New York’s First Lady Chirlane McCray, who leads the city’s mental health and substance misuse efforts, said: “The last thing New Yorkers battling addiction, depression, or any mental health challenges need is discrimination and harassment at the door.

“Transgender and gender non-conforming individuals deserve to be treated with respect and dignity when receiving health services, just like anyone else. I am proud to live in a city that fights for transgender rights and look forward to further strengthening anti-discrimination protections for all New Yorkers.”

The  Deputy Commissioner of the Law Enforcement Bureau at the NYC Commission on Human Rights, Hollis V. Pfitsch. said: “At a time when the federal government is rolling back LGBTQ protections, New York City is doubling down on its efforts to make sure everyone is treated equally and with respect.

“Transgender and gender non-conforming individuals have been targets of bias and discrimination for far too long.

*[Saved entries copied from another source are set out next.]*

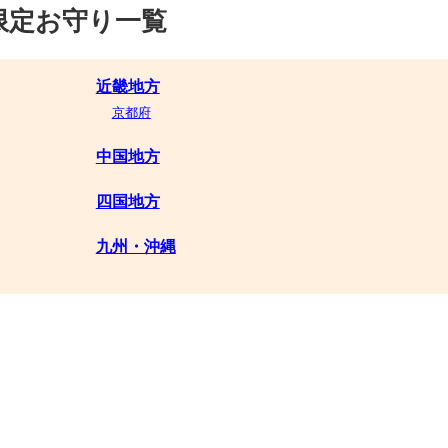
限定お守り一覧
近畿地方
京都府
中国地方
四国地方
九州・沖縄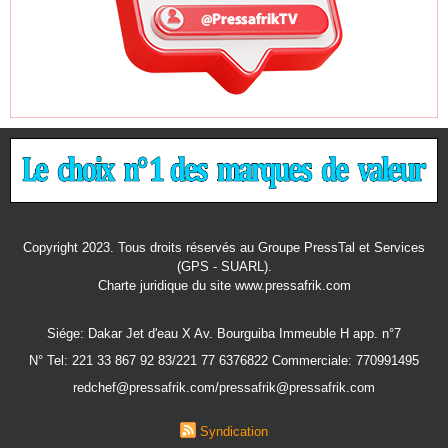
Copyright 2023. Tous droits réservés au Groupe PressTal et Services
(GPS - SUARL).
Charte juridique
du site www.pressafrik.com
Siége: Dakar Jet d'eau X Av. Bourguiba Immeuble H app. n°7
N° Tel: 221 33 867 92 83/221 77 6376822 Commerciale: 770991495
redchef@pressafrik.com/pressafrik@pressafrik.com
Syndication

The Commission fights to protect every person regardless of their gender identity in New York City and will hold accountable anyone who discriminates against another person for being who they are. In New York City, everyone has the right to be themselves without hatred, violence, or discrimination.”

NYC Health Commissioner Dr. Mary T. Bassett said: “New York City welcomes all genders, gender identities, and gender expression — this includes health care facilities.

“I applaud the Commission on Human Rights’ efforts to redress these facilities and ensure that those who need help can get it without being discriminated against.”